Louis Russell. Louis is the nephew of internationally renowned stone sculptor Emily Young. He worked with his aunt for four years at her studio in London, roughing out and finishing, before she moved to Italy. Emily Young works straight into the stone, creating art that is sold in galleries – next month (June) she will be showing new work in an exhibition staged in the cloister of the Madonna dell’Orto Church as part of the 55th Venice Biennale.

Louis says he learnt a lot from his aunt about free style carving and he produced some heads and smaller abstract pieces of his own. “But I wanted to learn to draw and set out – I’m interested in historic carving and things of that nature.”

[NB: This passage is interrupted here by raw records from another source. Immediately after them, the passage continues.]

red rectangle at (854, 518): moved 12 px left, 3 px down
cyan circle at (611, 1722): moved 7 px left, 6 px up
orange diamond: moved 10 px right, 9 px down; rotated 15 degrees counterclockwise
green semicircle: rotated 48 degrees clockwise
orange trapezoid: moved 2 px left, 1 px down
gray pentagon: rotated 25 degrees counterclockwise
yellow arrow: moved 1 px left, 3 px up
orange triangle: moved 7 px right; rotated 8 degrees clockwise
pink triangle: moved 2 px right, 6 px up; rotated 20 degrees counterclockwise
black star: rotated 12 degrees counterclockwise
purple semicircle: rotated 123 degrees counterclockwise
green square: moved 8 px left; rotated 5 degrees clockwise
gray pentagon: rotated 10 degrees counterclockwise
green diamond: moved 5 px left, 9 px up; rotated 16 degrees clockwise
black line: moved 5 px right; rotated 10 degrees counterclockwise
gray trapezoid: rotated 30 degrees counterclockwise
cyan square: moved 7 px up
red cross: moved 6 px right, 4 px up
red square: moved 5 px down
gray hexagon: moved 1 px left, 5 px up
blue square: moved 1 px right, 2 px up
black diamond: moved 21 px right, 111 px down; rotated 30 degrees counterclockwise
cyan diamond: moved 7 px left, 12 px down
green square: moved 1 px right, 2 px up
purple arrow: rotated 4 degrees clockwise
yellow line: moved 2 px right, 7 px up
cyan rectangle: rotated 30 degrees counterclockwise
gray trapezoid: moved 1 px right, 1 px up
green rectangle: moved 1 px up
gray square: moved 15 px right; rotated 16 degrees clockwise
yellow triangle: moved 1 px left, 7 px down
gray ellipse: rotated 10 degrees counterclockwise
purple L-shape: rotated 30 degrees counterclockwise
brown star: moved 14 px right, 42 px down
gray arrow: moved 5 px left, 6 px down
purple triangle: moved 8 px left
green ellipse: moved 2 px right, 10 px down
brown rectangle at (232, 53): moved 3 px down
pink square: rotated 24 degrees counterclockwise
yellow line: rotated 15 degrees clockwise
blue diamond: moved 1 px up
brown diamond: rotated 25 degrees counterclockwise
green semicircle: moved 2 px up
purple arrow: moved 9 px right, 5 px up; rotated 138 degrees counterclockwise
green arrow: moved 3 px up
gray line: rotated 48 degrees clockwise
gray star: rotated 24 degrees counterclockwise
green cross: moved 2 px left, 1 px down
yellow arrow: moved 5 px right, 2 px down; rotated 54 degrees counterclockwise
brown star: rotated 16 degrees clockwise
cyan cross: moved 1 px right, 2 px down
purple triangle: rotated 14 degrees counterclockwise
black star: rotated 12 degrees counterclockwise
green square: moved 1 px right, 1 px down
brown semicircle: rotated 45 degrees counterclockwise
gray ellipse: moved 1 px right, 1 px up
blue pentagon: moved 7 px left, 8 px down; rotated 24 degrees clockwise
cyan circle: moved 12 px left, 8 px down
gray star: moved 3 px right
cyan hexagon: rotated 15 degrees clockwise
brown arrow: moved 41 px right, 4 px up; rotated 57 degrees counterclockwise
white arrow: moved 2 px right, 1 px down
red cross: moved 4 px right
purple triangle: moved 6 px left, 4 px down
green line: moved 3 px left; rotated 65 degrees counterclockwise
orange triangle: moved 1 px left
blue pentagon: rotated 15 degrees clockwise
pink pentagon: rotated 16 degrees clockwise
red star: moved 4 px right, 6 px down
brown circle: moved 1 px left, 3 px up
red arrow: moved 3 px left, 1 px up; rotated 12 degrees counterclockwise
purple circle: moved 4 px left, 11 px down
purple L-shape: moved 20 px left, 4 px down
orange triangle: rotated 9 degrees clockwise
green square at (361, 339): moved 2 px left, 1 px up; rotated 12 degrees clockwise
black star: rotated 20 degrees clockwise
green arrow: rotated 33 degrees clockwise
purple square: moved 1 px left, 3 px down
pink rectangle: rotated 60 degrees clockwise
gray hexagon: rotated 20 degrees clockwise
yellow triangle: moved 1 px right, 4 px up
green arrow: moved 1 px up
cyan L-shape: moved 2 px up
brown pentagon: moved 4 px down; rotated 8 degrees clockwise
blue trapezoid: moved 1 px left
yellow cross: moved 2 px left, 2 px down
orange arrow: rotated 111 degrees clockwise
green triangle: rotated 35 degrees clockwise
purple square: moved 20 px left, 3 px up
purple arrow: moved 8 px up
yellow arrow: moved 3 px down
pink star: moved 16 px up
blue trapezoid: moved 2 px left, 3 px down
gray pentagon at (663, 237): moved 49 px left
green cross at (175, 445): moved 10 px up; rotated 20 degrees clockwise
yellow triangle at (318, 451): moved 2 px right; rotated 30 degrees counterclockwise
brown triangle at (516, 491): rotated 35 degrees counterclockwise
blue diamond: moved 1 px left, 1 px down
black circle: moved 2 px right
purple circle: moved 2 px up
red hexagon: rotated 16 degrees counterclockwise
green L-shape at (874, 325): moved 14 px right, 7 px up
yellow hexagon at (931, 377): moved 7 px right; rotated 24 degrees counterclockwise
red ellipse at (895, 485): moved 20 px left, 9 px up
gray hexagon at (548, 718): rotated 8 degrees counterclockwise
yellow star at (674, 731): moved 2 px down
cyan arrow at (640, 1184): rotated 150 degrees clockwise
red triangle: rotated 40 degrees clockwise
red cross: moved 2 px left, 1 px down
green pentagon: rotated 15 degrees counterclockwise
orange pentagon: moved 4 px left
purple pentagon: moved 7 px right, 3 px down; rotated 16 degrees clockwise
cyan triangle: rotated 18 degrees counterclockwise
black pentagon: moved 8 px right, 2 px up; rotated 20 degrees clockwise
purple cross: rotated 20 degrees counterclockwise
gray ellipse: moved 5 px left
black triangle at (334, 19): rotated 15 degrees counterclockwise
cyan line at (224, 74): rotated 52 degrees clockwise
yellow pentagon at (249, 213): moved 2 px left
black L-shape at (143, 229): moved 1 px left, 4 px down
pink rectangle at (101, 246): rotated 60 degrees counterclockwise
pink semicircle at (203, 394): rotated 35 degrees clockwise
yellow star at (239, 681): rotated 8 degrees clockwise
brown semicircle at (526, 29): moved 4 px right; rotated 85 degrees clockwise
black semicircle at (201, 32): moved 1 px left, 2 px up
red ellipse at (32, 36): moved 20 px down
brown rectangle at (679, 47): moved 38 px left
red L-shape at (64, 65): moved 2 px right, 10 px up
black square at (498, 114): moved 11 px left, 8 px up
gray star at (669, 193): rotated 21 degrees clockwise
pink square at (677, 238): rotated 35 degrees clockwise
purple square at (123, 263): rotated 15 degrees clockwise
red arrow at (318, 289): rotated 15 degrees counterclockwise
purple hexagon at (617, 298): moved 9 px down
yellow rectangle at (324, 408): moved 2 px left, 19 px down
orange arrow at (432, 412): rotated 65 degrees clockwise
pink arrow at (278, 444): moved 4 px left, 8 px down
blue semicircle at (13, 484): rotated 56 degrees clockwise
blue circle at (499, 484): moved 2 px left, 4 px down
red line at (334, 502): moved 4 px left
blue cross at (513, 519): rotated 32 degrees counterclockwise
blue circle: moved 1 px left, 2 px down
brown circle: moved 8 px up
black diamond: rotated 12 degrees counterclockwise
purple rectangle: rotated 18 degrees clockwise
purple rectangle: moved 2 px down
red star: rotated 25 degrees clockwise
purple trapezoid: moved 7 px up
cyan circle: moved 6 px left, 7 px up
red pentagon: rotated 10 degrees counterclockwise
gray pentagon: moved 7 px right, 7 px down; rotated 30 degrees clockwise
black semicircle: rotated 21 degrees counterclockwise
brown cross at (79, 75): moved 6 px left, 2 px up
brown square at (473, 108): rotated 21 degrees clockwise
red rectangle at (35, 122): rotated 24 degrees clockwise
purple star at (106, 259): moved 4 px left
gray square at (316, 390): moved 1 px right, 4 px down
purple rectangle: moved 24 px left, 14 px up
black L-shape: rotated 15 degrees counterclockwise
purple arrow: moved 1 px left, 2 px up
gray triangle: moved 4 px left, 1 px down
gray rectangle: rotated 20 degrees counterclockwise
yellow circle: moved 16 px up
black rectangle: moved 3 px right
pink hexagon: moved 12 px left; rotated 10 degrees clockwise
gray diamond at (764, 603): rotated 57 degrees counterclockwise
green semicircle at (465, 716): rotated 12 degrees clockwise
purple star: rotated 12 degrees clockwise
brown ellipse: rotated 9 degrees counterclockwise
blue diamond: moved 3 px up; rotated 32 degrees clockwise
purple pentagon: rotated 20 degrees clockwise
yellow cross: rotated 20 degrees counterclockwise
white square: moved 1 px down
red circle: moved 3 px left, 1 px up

He is now coming to the end of the final year of a three-year Diploma course and is pictured here working on his exam piece, taken from a Giovanni Pisano column figure of a pulpit in Pisa, which he visited and photographed. There is a replica in the V&A Museum in London and a conservator at the Museum, herself an alumnus of the City and Guilds Art School, provided him with measurements of it. He made a small clay model first, then a larger model with changes that it became apparent were needed, then a full size model of the head before he began carving the Caen limestone he is using.

Jackie Blackman. Jackie was in the first year of a three-year stonemasonry course at City of Bath College when she first encountered the City and Guilds of London Art School. It was during a visit to the Natural Stone Show in London, at which the School was exhibiting. She was impressed by the work being shown on the stand and took a card. “I wasn’t qualified enough to come here at that time, so I worked on that.”

But her life took another direction and domestic commitments kept her occupied. “I kept the card from the City and Guilds Art School. I used to sit and look at it and think… one day! And when the kids were old enough, I applied.”

She is now on the second year of a post-graduate course in carving. “I have learnt drawing and modelling and to put that into practice in carving. I was fine with the masonry, but I really slow down on free work.”

The picture shows Jackie making a clay model of a traditional Italian style cartouche. Once she has worked it out in clay she will carve it in stone.

Sam Lee. Sam was at Weymouth College on a two-year foundation degree in building conservation when he heard about the City and Guilds of London Art School from a former Weymouth student.

He became interested in stonemasonry and conservation through family links with E Bowman & Sons in Stamford, where Sam worked for two years.

At City and Guilds, he is on the second year of a Diploma course, after which he would like to further his skills, ideally at one of the country’s cathedrals, before eventually starting his own company in conservation stonework.

He is pictured here with his coursework this year having removed his eye protection for the sake of the photograph.

Molly Briton. Molly is a part-time student at City and Guild Art School, while also working to pay for it. Being part-time means the post-graduate course she is taking will last three years rather than the two that it takes full-time students. She is specialising in lettering – because, she says, “I really enjoy the process of it.”

With a background in fine arts and the study of music, Molly had been working at the British Museum before she turned to stonemasonry and a course at the Building Crafts College (BCC) in London. “I had been looking for carpentry courses but then I came across stonemasonry and it sounded more exotic, to be honest.”

At that time, Nina Bilbey was a lecturer at the BCC. Nina is now Senior Lecturer in Stone Carving at the City and Guilds Art School and Molly thought the City and Guilds would be a good place to continue her education and concentrate on lettering.

Her aim is to establish her own studio and carry out a broad range of lettering work, from memorials to large public commissions and some of her own creative work. “I enjoy the challenge,” she says, adding that she believes memorials help families cope with their bereavement and that “I would like to help people in that way.”